HC: What do you make of the standards wars? As a developer, does it bother you to spend time addressing multiple formats and the uncertainty of future formats? Are you in touch with any of the keepers of the current standards?

GR: We're absolutely in touch with the keepers of all of the major standards.

At this point in the game, supporting multiple standards (RSS 0.x, 1.x, 2.x, and Atom) is just the cost of doing business. It doesn't bother me all that much to have to do it. Our users shouldn't have to care what flavor a feed happens to be—they just want the content. If they have to care about the specifics of what kind of feed it is, then we've failed a big part of the customer experience.

HC: Do you think that standalone readers will ultimately flourish? Or is feed-reading destined to morph back into existing web clients? (Or vice-versa?)

GR: Tough call. We don't, at the moment, build any stand-alone clients, other than some of our online editions. Building into Outlook was a strategic decision—it makes a lot of sense, especially for business users. It doesn't require someone to learn a new tool or a new GUI. Our POP edition lets users use whatever email client they want to read RSS—again, very little training involved.

I think there will be a market for lots of different forms of clients—not everyone wants the same experience.

What's more interesting than multiple client applications, is the multi-device story. Mobile devices (think NewsGator Mobile edition). Media devices like televisions (think NewsGator Media Center edition).
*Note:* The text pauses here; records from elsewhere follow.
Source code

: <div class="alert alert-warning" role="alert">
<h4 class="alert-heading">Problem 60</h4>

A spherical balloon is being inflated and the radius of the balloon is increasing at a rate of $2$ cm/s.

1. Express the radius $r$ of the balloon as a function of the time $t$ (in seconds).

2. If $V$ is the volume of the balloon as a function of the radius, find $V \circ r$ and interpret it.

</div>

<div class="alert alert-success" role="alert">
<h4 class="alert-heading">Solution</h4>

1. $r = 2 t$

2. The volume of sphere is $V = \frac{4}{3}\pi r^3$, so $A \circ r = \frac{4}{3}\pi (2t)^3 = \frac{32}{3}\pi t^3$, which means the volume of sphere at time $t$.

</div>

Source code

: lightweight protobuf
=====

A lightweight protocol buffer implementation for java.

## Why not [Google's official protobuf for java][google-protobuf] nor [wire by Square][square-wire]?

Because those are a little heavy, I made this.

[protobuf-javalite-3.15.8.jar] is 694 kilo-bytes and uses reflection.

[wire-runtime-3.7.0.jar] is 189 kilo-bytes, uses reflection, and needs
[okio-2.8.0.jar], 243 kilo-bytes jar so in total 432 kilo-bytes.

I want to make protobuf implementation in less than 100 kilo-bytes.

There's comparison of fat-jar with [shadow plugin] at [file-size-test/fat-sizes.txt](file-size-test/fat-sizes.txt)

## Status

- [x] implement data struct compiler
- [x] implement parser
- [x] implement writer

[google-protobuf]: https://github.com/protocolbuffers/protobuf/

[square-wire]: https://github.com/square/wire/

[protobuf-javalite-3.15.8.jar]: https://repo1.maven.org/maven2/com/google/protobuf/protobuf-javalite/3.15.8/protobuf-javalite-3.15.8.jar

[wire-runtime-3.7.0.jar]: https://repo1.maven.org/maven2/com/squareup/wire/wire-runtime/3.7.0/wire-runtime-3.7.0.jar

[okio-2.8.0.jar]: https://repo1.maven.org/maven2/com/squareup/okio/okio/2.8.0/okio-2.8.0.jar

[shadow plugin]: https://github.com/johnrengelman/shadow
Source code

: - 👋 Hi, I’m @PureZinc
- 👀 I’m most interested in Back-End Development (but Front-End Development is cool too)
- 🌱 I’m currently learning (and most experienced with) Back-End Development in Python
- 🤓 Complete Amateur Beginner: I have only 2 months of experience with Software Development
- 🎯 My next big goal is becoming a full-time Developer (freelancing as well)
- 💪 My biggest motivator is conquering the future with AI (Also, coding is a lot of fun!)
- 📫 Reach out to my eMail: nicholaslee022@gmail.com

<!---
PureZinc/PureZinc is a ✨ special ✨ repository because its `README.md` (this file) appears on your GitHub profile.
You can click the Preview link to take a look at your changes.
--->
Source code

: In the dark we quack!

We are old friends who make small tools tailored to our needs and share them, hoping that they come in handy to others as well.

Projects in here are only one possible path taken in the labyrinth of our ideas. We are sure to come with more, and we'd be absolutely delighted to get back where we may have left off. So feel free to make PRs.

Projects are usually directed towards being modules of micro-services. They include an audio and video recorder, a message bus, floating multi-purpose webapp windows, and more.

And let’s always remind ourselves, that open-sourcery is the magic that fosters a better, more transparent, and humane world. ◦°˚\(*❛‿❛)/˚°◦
HC: What will happen when syndication becomes much more pervasive? How will our online habits change?

GR: It's hard to predict—no one really knew just how much email would change our lives, and look at it now. IM changed things. Syndication will change things. For a taste, look at the early adopters of syndication technology, and how much they say it has changed their online habits, and how much it has changed their lives. It's likely this experience will affect more mainstream users in a similar way.